If your moderator has a normal (non-admin) wordpress user name, then you could "hard-code" a check for that specific wordpress user name.

For example, lets say the person you have as chat moderator is a normal, non-admin wp user called "myfriendjoe" but in chat, the moderator nickname is "mychatmod". You could do something like this...

if ($nick == "mychatmod") {
if ($user_name != "myfriendjoe") {
return (false);
}
}

This would mean that only that one wp user name could use the moderator nick.
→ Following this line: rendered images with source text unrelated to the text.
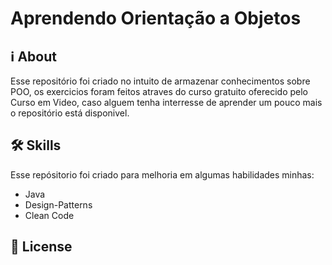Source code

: # Aprendendo Orientação a Objetos

## ℹ About

Esse repositório foi criado no intuito de armazenar conhecimentos sobre POO, os exercicios foram feitos atraves do curso gratuito oferecido pelo Curso em Video, caso alguem tenha interresse de aprender um pouco mais o repositório está disponivel.

## 🛠 Skills

Esse repósitorio foi criado para melhoria em algumas habilidades minhas:

- Java
- Design-Patterns
- Clean Code

## 📄 License

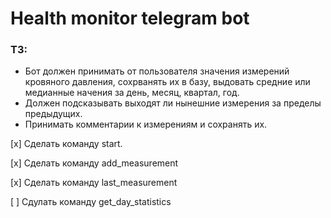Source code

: # Health monitor telegram bot

### ТЗ:

- Бот должен принимать от пользователя значения измерений кровяного давления, сохрванять их в базу, выдовать средние или медианные начения за день, месяц, квартал, год.
- Должен подсказывать выходят ли нынешние измерения за пределы предыдущих.
- Принимать комментарии к измерениям и сохранять их.

[x] Сделать команду start.

[x] Сделать команду add_measurement

[x] Сделать команду last_measurement

[ ] Сдулать команду get_day_statistics

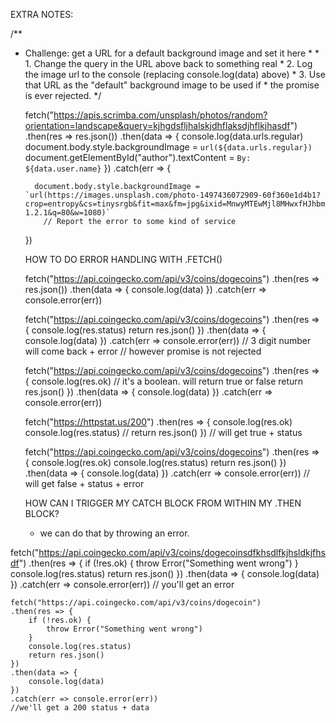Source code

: EXTRA NOTES: 

/** 
* Challenge: get a URL for a default background image and set it here
         * 
         * 1. Change the query in the URL above back to something real
         * 2. Log the image url to the console (replacing console.log(data) above)
         * 3. Use that URL as the "default" background image to be used if 
         *    the promise is ever rejected.
         */
    
    fetch("https://apis.scrimba.com/unsplash/photos/random?orientation=landscape&query=kjhgdsfljhalskjdhflaksdjhflkjhasdf")
    .then(res => res.json())
    .then(data => {
        console.log(data.urls.regular)
        document.body.style.backgroundImage = `url(${data.urls.regular})`
		document.getElementById("author").textContent = `By: ${data.user.name}`
    })
    .catch(err => {
     
        document.body.style.backgroundImage = `url(https://images.unsplash.com/photo-1497436072909-60f360e1d4b1?crop=entropy&cs=tinysrgb&fit=max&fm=jpg&ixid=MnwyMTEwMjl8MHwxfHJhbmRvbXx8fHx8fHx8fDE2MjI4NDE2NzA&ixlib=rb-1.2.1&q=80&w=1080)`
          // Report the error to some kind of service
    })
    
    
    HOW TO DO ERROR HANDLING WITH .FETCH() 
    
    fetch("https://api.coingecko.com/api/v3/coins/dogecoins")
    .then(res => res.json())
    .then(data => {
        console.log(data)
    })
    .catch(err => console.error(err))
    
    
    fetch("https://api.coingecko.com/api/v3/coins/dogecoins")
    .then(res => {
        console.log(res.status)
        return res.json()
    })
    .then(data => {
        console.log(data)
    })
    .catch(err => console.error(err))
    // 3 digit number will come back + error
    // however promise is not rejected
    
    
    fetch("https://api.coingecko.com/api/v3/coins/dogecoins")
    .then(res => {
        console.log(res.ok) // it's a boolean. will return true or false
        return res.json()
    })
    .then(data => {
        console.log(data)
    })
    .catch(err => console.error(err))
    
    fetch("https://httpstat.us/200")
    .then(res => {
        console.log(res.ok)
        console.log(res.status)
        // return res.json()
    })
    // will get true + status
    
    
    fetch("https://api.coingecko.com/api/v3/coins/dogecoins")
    .then(res => {
        console.log(res.ok)
        console.log(res.status)
        return res.json()
    })
    .then(data => {
        console.log(data)
    })
    .catch(err => console.error(err))
    // will get false + status + error
    
    
    HOW CAN I TRIGGER MY CATCH BLOCK FROM WITHIN MY .THEN BLOCK?
    - we can do that by throwing an error.
    
    
fetch("https://api.coingecko.com/api/v3/coins/dogecoinsdfkhsdlfkjhsldkjfhsdf")
    .then(res => {
        if (!res.ok) {
            throw Error("Something went wrong")
        }
        console.log(res.status)
        return res.json()
    })
    .then(data => {
        console.log(data)
    })
    .catch(err => console.error(err))
    // you'll get an error
    
    
    fetch("https://api.coingecko.com/api/v3/coins/dogecoin")
    .then(res => {
        if (!res.ok) {
            throw Error("Something went wrong")
        }
        console.log(res.status)
        return res.json()
    })
    .then(data => {
        console.log(data)
    })
    .catch(err => console.error(err))
    //we'll get a 200 status + data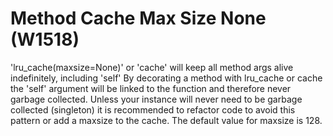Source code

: # Method Cache Max Size None (W1518)

'lru_cache(maxsize=None)' or 'cache' will keep all method args alive
indefinitely, including 'self' By decorating a method with lru_cache or
cache the 'self' argument will be linked to the function and therefore
never garbage collected. Unless your instance will never need to be
garbage collected (singleton) it is recommended to refactor code to
avoid this pattern or add a maxsize to the cache. The default value for
maxsize is 128.
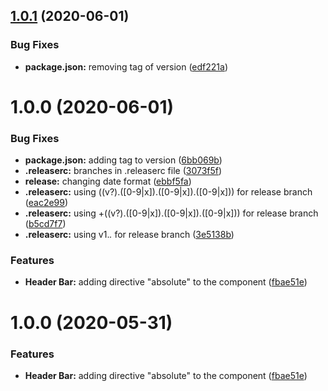## [1.0.1](https://github.com/PauloVernetti/PauloVernetti.github.io/compare/v1.0.0...v1.0.1) (2020-06-01)


### Bug Fixes

* **package.json:** removing tag of version ([edf221a](https://github.com/PauloVernetti/PauloVernetti.github.io/commit/edf221a0f315fcb950cb0cd68b9b00920abe32d2))

# 1.0.0 (2020-06-01)


### Bug Fixes

* **package.json:** adding tag to version ([6bb069b](https://github.com/PauloVernetti/PauloVernetti.github.io/commit/6bb069b9ce4e86fab7936f2b3fce2914d9709cf8))
* **.releaserc:** branches in .releaserc file ([3073f5f](https://github.com/PauloVernetti/PauloVernetti.github.io/commit/3073f5f70423b603a3ddd7f1952a1393c3370e71))
* **release:** changing date format ([ebbf5fa](https://github.com/PauloVernetti/PauloVernetti.github.io/commit/ebbf5fa2ec044a7283f44d51174af13f8ffc7574))
* **.releaserc:** using ((v?).([0-9|x]).([0-9|x]).([0-9|x])) for release branch ([eac2e99](https://github.com/PauloVernetti/PauloVernetti.github.io/commit/eac2e999bcf1a57e6e64aa8df37f91e0558482d3))
* **.releaserc:** using +((v?).([0-9|x]).([0-9|x]).([0-9|x])) for release branch ([b5cd7f7](https://github.com/PauloVernetti/PauloVernetti.github.io/commit/b5cd7f7b901a42972c508cf3ea3672208205d2e6))
* **.releaserc:** using v1.*.* for release branch ([3e5138b](https://github.com/PauloVernetti/PauloVernetti.github.io/commit/3e5138b5292c0953ee0782a2ad2ee9686886219e))


### Features

* **Header Bar:** adding directive "absolute" to the component ([fbae51e](https://github.com/PauloVernetti/PauloVernetti.github.io/commit/fbae51e723fb2877da6c492b28d062477e64b451))

# 1.0.0 (2020-05-31)


### Features

* **Header Bar:** adding directive "absolute" to the component ([fbae51e](https://github.com/PauloVernetti/PauloVernetti.github.io/commit/fbae51e723fb2877da6c492b28d062477e64b451))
Of course, it means explicitly mentioning the authorized user specifically in the code but this is server-side code, so assuming the http directory permissions are set appropriately, it should be safe enough.

Cheers!
J.

[re*s.t.a.r.s.*2]

well

What if I register as a normal user on your wordpress and then connect to your chat with the moderator nick?

$nick == moderator is true but $user_name is set (as I'm a registered user) so it doesn't return false.

Now I can connect to chat with moderator nick...but I'm not your moderator.

You cant because there a previous test that checks if $user_name is empty and if you are registered this wouldnt be empty , will hold your nick and the test do so, so it gives this nickname to the chat, now if empty, then you haven logged in or registered and then will show you the PFC prompt,.
So basically if you are registered user and want to pose as "moderator" you will not get it at all because it will use your nickname as first choose, and the test that grands admin powers check that $user_name is equal to "moderator"...... and you have a different nickname...
for the other test you make I think it would also work, because it test the same as my above check...
No if I just can get to show a pop up to show the like when the chat shows that the user name is available would make it perfect thanks for helping learn looking forward to heard from you again fellow...

[jimmo]

You cant because there a previous test that checks if $user_name is empty and if you are registered this wouldnt be empty , will hold your nick and the test do so, so it gives this nickname to the chat, now if empty, then you haven logged in or registered and then will show you the PFC prompt,.

Apologies, my friend, I didn't know you had earlier code that only creates the prompt box for an empty $user_name. So yes, you are right - if the user can only choose a nick when *not* logged into WP, then that will work!